**Objective**
Write out the entries again, from the start through the line containing "state: 13:19", switching each "acknowledge" to "confirm" and leaving everything else unchanged.

**Dataset excerpts**
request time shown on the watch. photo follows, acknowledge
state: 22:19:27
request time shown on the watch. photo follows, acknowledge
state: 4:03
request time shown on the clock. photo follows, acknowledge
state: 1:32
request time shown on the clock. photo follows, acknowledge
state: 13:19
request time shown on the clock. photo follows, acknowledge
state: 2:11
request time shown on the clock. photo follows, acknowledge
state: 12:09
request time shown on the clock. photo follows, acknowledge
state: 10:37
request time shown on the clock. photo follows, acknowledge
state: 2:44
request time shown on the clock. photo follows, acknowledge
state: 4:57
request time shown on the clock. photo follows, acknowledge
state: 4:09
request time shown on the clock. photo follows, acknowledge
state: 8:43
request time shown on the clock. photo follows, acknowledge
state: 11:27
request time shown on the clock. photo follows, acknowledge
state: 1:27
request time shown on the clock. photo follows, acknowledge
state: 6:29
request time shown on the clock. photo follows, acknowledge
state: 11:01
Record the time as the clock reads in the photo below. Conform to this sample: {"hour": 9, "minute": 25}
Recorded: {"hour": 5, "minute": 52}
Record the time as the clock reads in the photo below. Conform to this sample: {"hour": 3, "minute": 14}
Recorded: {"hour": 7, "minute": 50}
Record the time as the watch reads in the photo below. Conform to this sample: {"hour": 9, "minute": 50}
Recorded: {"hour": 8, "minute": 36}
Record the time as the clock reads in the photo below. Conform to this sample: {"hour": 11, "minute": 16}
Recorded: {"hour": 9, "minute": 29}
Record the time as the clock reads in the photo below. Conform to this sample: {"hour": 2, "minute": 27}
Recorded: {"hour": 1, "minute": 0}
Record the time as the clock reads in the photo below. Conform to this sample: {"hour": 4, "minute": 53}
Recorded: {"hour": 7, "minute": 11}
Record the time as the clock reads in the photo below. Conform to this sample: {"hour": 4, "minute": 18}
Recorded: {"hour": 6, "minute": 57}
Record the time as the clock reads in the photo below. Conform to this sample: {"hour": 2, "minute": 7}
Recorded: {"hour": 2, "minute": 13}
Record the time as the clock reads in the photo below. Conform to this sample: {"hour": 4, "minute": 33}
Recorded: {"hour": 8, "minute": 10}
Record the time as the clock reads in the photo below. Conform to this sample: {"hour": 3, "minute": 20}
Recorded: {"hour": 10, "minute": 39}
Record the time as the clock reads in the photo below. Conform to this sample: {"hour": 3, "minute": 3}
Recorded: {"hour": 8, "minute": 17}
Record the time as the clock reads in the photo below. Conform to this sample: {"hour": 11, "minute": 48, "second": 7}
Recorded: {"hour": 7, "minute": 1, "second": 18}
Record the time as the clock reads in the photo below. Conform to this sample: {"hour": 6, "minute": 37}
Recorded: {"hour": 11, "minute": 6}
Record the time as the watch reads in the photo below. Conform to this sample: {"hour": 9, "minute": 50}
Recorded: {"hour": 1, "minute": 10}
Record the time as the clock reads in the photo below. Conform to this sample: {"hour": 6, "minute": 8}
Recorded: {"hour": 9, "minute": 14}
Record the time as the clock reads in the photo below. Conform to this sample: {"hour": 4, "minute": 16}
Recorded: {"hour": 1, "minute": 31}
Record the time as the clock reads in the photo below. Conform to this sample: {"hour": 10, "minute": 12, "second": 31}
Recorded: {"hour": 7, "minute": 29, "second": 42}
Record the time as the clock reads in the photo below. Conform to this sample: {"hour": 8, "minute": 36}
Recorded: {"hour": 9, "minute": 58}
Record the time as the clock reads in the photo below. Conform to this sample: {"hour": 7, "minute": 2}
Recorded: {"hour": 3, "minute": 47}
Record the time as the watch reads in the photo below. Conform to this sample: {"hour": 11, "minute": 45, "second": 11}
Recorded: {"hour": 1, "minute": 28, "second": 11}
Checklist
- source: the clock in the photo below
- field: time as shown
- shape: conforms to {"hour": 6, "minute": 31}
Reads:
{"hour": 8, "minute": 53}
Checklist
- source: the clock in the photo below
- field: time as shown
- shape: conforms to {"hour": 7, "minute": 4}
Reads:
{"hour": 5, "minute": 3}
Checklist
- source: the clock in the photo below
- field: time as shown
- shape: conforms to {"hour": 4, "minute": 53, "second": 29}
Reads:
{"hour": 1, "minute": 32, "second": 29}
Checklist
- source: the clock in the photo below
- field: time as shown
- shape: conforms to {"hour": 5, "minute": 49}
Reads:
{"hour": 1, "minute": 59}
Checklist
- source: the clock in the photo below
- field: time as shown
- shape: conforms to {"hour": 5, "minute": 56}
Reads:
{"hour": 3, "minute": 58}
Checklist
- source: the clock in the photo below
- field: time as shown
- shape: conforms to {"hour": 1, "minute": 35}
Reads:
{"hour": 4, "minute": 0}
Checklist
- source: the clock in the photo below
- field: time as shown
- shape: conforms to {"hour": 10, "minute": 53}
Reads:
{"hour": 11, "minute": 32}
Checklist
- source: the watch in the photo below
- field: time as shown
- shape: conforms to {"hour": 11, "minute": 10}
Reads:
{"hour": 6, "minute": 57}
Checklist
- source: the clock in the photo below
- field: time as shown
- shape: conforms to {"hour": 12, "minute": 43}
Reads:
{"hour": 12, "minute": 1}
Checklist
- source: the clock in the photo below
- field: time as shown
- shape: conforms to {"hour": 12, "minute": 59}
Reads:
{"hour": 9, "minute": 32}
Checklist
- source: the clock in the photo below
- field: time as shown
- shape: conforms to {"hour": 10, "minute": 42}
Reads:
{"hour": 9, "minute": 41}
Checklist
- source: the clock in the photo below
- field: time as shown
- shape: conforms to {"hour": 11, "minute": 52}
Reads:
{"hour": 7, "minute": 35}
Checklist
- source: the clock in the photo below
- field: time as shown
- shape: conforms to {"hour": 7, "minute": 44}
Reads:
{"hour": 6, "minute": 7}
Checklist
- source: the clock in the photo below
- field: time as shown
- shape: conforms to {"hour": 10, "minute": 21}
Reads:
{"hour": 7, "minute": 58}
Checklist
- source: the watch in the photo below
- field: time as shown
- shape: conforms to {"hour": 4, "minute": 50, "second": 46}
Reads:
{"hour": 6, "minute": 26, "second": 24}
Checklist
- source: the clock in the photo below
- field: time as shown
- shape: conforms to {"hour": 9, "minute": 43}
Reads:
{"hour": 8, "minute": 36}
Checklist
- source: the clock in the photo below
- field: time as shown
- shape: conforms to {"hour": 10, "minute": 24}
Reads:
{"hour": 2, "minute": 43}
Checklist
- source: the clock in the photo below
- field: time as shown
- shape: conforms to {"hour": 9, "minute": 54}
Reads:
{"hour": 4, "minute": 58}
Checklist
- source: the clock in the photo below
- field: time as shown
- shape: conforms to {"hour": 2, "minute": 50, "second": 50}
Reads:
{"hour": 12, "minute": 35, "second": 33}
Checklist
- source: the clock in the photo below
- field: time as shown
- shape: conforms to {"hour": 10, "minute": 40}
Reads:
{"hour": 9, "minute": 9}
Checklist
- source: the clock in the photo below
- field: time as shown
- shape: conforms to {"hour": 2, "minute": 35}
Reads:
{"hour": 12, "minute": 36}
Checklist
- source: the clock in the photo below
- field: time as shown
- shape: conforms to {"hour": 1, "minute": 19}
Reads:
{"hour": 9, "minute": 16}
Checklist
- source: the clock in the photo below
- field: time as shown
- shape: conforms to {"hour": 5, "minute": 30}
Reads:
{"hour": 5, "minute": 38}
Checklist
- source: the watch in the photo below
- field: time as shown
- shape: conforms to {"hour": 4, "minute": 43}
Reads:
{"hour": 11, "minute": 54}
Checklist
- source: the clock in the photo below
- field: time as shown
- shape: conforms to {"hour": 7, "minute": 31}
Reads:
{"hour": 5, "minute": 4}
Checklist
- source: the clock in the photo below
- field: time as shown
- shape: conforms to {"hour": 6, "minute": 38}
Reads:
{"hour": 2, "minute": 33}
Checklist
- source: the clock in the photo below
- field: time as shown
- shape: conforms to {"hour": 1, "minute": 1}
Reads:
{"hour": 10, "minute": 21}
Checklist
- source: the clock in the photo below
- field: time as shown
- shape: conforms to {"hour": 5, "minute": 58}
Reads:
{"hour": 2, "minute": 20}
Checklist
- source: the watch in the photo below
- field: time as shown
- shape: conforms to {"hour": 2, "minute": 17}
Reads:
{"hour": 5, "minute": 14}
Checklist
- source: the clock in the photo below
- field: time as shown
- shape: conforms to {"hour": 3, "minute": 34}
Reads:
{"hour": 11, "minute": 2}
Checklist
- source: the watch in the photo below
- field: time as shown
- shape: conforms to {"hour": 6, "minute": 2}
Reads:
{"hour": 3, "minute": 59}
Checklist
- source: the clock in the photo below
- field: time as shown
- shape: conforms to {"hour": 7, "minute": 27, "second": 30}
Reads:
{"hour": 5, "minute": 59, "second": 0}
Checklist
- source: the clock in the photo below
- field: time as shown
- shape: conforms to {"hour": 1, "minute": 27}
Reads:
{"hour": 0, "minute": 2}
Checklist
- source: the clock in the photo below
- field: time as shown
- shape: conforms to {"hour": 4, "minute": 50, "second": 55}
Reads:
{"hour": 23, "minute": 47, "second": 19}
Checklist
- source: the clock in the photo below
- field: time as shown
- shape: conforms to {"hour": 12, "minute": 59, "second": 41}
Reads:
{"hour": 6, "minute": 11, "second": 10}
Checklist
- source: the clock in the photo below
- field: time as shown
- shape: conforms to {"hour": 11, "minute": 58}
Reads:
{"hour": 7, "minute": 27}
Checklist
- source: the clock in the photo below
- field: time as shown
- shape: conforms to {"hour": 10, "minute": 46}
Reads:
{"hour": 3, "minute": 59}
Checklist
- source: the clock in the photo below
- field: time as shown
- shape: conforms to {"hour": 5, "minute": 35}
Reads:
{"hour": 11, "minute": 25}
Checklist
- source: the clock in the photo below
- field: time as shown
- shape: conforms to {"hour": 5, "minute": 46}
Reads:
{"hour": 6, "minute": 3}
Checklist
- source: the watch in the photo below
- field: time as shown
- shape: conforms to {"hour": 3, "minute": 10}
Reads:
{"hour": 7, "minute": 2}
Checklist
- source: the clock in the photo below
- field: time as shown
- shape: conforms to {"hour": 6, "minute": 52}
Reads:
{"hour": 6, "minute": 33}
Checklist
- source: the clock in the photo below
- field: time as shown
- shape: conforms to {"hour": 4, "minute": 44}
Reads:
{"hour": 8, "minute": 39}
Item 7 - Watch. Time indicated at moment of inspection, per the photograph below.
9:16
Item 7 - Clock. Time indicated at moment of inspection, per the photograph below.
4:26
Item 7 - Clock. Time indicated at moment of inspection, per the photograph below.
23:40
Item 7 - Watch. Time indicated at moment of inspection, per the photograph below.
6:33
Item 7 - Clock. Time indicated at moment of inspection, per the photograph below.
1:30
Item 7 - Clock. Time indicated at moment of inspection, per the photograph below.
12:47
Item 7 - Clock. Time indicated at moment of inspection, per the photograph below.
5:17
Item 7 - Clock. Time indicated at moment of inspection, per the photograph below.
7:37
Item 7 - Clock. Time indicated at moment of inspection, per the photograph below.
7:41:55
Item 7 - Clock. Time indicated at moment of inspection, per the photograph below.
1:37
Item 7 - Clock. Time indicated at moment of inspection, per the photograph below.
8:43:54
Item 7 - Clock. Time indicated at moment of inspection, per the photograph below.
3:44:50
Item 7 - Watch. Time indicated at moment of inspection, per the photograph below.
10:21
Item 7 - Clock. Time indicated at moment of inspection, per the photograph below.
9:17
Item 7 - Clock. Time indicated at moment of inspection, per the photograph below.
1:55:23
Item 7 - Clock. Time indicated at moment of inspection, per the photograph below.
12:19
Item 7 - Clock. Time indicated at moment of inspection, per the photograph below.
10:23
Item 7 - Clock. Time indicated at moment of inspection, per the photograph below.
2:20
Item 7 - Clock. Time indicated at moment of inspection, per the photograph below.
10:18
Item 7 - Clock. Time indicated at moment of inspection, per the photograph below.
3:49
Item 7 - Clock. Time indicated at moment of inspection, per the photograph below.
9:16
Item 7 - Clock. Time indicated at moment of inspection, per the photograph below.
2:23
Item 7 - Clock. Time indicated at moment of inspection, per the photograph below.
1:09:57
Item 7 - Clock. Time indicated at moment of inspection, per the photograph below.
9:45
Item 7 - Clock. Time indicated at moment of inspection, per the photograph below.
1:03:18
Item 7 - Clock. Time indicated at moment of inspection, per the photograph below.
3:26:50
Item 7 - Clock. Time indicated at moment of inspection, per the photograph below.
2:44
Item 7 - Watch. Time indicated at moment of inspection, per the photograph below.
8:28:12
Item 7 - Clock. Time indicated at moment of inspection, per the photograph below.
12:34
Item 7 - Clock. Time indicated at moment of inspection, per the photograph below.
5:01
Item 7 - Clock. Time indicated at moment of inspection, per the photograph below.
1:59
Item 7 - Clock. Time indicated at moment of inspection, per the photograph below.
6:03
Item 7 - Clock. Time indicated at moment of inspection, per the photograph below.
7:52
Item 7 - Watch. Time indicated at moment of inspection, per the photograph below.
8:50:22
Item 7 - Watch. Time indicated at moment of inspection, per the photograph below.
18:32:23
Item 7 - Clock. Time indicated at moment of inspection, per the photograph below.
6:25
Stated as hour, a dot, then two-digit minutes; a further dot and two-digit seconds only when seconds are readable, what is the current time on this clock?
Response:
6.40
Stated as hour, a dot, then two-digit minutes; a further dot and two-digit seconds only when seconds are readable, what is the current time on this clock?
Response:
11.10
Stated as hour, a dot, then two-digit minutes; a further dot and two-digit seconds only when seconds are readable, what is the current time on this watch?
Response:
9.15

**Response to this task**
request time shown on the watch. photo follows, confirm
state: 22:19:27
request time shown on the watch. photo follows, confirm
state: 4:03
request time shown on the clock. photo follows, confirm
state: 1:32
request time shown on the clock. photo follows, confirm
state: 13:19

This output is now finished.